311 E. Walnut
Springfield, Missouri 65806
The Landers Theater, now known as Springfield Little Theater, is a 4 story, red and white brick building, built in 1909, by John and D.J. Landers and R.W. Steward. The design of the building, created by architects John and Carl Boller, is a combination of several architectural styles, including baroque, renaissance and neoclassical/ napoleon. The theater has two mezzanine balconies, rooms on the fourth floor, and a basement below the main floor. In 1977, it was placed on the National Register of Historic Places.
In 1909, The Landers Theater began its long history as being a source of entertainment for people by hosting vaudeville shows on the Orpheum Circuit until 1919. Throughout the 1920s, the theater switched its venue, becoming a silent movie theater. In 1928, after the release of the first Talkie, The Landers Theater made the jump to showing films with sound. During WW2, the theater closed for a few years during the mid 1940s, but opened up once again after the war, and continued to be a movie house throughout the late '40s, '50s and 1960s. In 1959, the theater also was the home studio for live broadcasts of FIVE STAR JUBILEE, a national NBC-TV show.
In 1970, The Landers Theater, in need of restoration, was put up for sale. The Springfield Little Theater Organization, formed in 1934, bought the building. They worked hard, undertaking major restoration projects, renovating the grand old theater to its former 1909 splendor, after spending in total $500,000.

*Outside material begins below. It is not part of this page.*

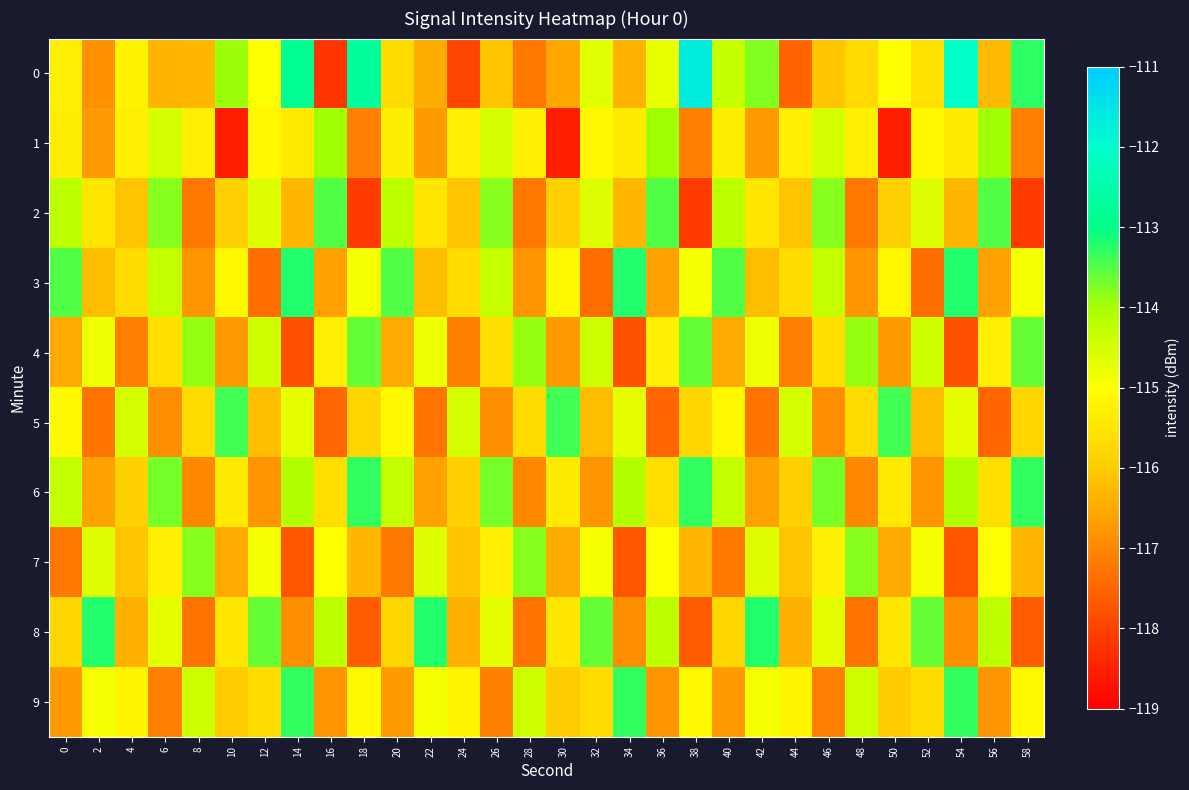

Rank the series by their maximum value, from highest to lowest.

0, 3, 8, 6, 9, 5, 2, 4, 7, 1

Since the 1970s, The Landers Theater, the oldest and largest civic theater in Missouri, has offered as artistic entertainment many civic stage shows plus is the home base for Springfield Opera, Springfield Ballet and the Springfield Symphonic Concert series. A full range educational programs offer after-school classes and summer workshops to students of all ages.
Performers on stage must have to focus on what they are doing, as they have plenty of entities watching them, which can be distracting!
1) In 1920, a major fire broke out in the theater, killing the janitor.
The apparition of the janitor is often seen by the actors on stage, way up in the balcony, watching them rehearse.
2) During the 1920s, which was a time of racial segregation, a man was knifed in the second balcony ("the colored section"), and died there.
This entity is described as being a green orb, or phosphorescent haze, about 5 feet tall, is seen in the second balcony and on the landing between the first and second balconies. The area where it appears is about 20 degrees colder than the temperature elsewhere.
3) A tragic accident occurred when a BABY fell from the balcony to its death, much to the horror of its mother.
A) A baby's cries can be heard, as well as its mother trying to comfort it.
B) Performers have seen an apparition of a baby falling from the balcony during rehearsals.
4) Part of the fourth floor in the past used to be apartments, which housed touring actors and actresses.
On the street in front of the theater people have observed a tall apparition of a long-haired, blonde man, dressed in Elizabethan clothes peering at them from behind a curtain on the fourth floor in a room which is now a costume room.
5) People in the theater building report that they sense a unseen presence following them, tapping them on the shoulder.
6) A middle-aged male apparition appeared as a solid form in the middle of the auditorium before the lighting and technical director as he returned from the basement, to make the security system work, as the theater was closed. Thinking that this apparition was a living man, the director asked the entity if he could help him. This apparition went behind a pillar and disappeared. The director described this entity as being nearly 6 ft tall, with long hair and a black and gray-peppered beard, has a big nose, full lips, bushy eyebrows.
Before this entity appeared before the lighting and technical director, a group of people, playing with a Ouija board in the balcony (which can be very dangerous) said that the entity's name was "Ned", and described him the same way as the lighting and technical director.
HAUNTED HIGHWAY; The Spirits of Route 66, by Ellen Robson and Dianne Halicki.